* _EXCERPTED PASSAGE_:
# what happens next



## Dadwithtwolittlegirls (Jul 23, 2012)

I 'm going to see my lawyer.. It has been two weeks since we split and i want her to start child support next month.

What is the process now withe the lawyer?

What will i have to do to for the lawyer for this to move ahead.. how will he determine how much she is going to pay and will \i have to wait for a response from her lawyer before this is set in stone?


----------



## jdlash (Jun 18, 2012)

Child support takes a while, but it is a pre set state formula. Your lawyer will be able to figure it out fairly quickly. It's getting it set that will take a little time.


----------



## Dadwithtwolittlegirls (Jul 23, 2012)

When will it come in to effect? Once she is served or does it have to go to court.

The Ontario Government has a formula on its website... I know how much she is gonna have to pay...


----------



## 06Daddio08 (Jul 26, 2012)

I'm over in Manitoba.

You gotta figure out her Gross Income, then find it on the chart.

Are you guys doing 100% or 50 / 50??


----------



## Dadwithtwolittlegirls (Jul 23, 2012)

Well now I find out she is applied for a full time job at where she works.. that would give her a $3.00 raise over right now.. I'm going to wait until I find out if she gets that job to go for child support. That way i don't lock myself into too low of a number.


----------



## 06Daddio08 (Jul 26, 2012)

? You don't lock yourself into anything, that's because you don't sign anything without a lawyer.

Have you guys ironed out a parenting plan?

Is there a government run course in Ontario that you will be required to take?

I took mine months ago.
_Posted via Mobile Device_


----------



## Dadwithtwolittlegirls (Jul 23, 2012)

* _PROBLEMS AND TASKS_:
**A)** Copy the child support thread from "What will i" to "(Jun 18, 2012)", replacing "lawyer" with "attorney".
**B)** Answer these about the child support thread:
(i) Which government has a child support formula on its website?
(ii) Which province is 06Daddio08 in?
(iii) How large a raise would the full-time job give her?
The items after this thread have no connection to it.

* _MATERIAL SUPPLIED_:

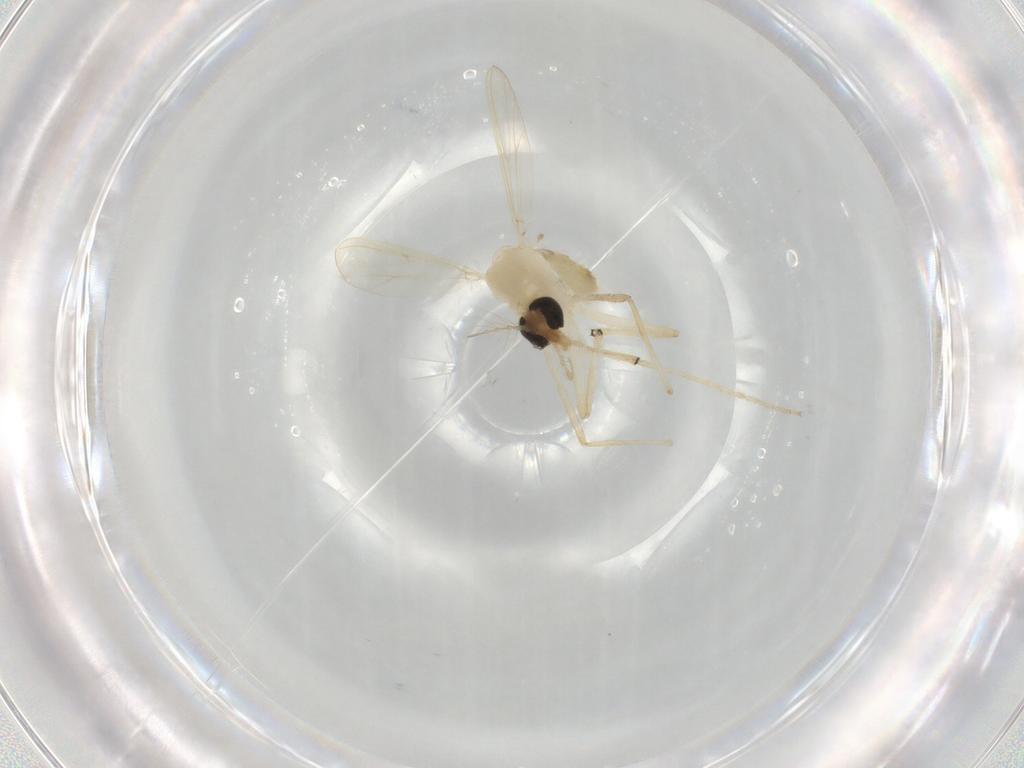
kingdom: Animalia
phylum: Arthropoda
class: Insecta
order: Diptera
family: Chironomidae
==
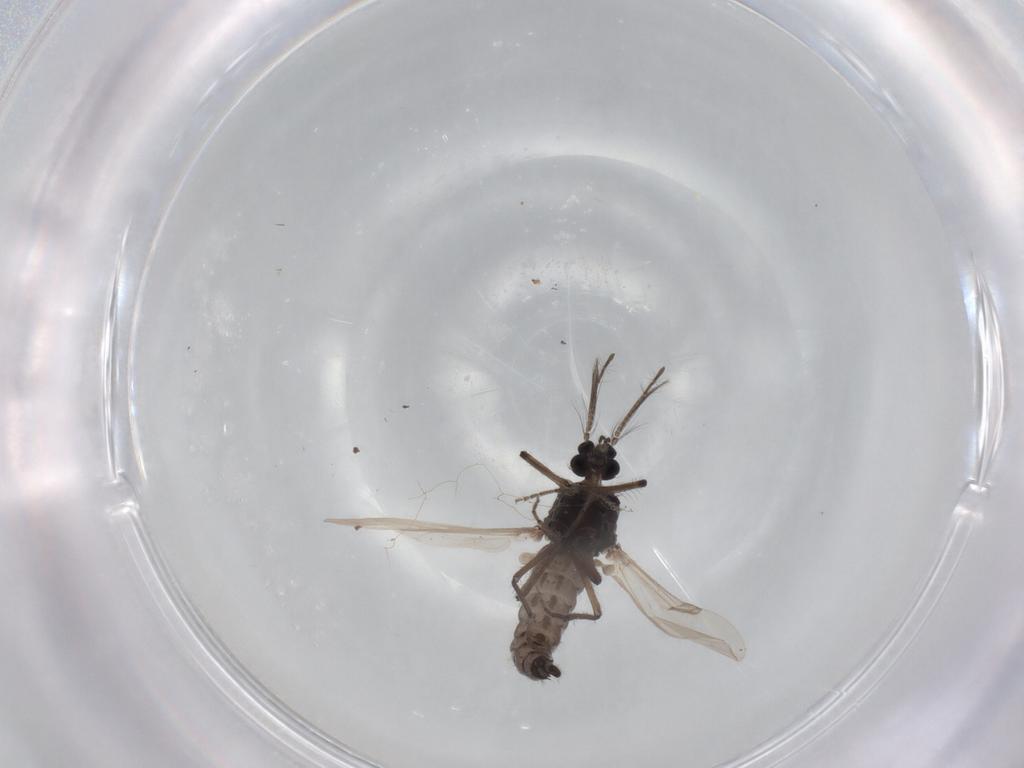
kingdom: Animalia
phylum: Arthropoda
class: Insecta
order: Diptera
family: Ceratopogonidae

* _TASK RESULTS_:
**A)**
What will i have to do to for the attorney for this to move ahead.. how will he determine how much she is going to pay and will \i have to wait for a response from her attorney before this is set in stone?


----------



## jdlash (Jun 18, 2012)

**B)**
(i) The Ontario Government
(ii) Manitoba
(iii) $3.00